In the records below, one line contains "Bill Number: [](#h0)[](#h2)32842**". Print that line and every line after it exactly, down to the final one.

Dataset entries
○ ○ ○ ○

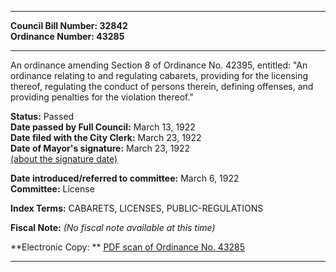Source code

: * * * * *  
  
**Council Bill Number: [](#h0)[](#h2)32842**   
**Ordinance Number: 43285**  
  
* * * * *  
  
An ordinance amending Section 8 of Ordinance No. 42395, entitled: "An ordinance relating to and regulating cabarets, providing for the licensing thereof, regulating the conduct of persons therein, defining offenses, and providing penalties for the violation thereof."  
  
**Status:** Passed   
**Date passed by Full Council:** March 13, 1922   
**Date filed with the City Clerk:** March 23, 1922   
**Date of Mayor's signature:** March 23, 1922   
[(about the signature date)](/~public/approvaldate.htm)   
  
  
**Date introduced/referred to committee:** March 6, 1922   
**Committee:** License   
  
**Index Terms:** CABARETS, LICENSES, PUBLIC-REGULATIONS  
  
**Fiscal Note:** *(No fiscal note available at this time)*  
  
**Electronic Copy: ** [PDF scan of Ordinance No. 43285](/~archives/Ordinances/Ord_43285.pdf)  
  
* * * * *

○ ○ ○ ○

> [Your response]:
**Council Bill Number: [](#h0)[](#h2)32842**   
**Ordinance Number: 43285**  
  
* * * * *  
  
An ordinance amending Section 8 of Ordinance No. 42395, entitled: "An ordinance relating to and regulating cabarets, providing for the licensing thereof, regulating the conduct of persons therein, defining offenses, and providing penalties for the violation thereof."  
  
**Status:** Passed   
**Date passed by Full Council:** March 13, 1922   
**Date filed with the City Clerk:** March 23, 1922   
**Date of Mayor's signature:** March 23, 1922   
[(about the signature date)](/~public/approvaldate.htm)   
  
  
**Date introduced/referred to committee:** March 6, 1922   
**Committee:** License   
  
**Index Terms:** CABARETS, LICENSES, PUBLIC-REGULATIONS  
  
**Fiscal Note:** *(No fiscal note available at this time)*  
  
**Electronic Copy: ** [PDF scan of Ordinance No. 43285](/~archives/Ordinances/Ord_43285.pdf)  
  
* * * * *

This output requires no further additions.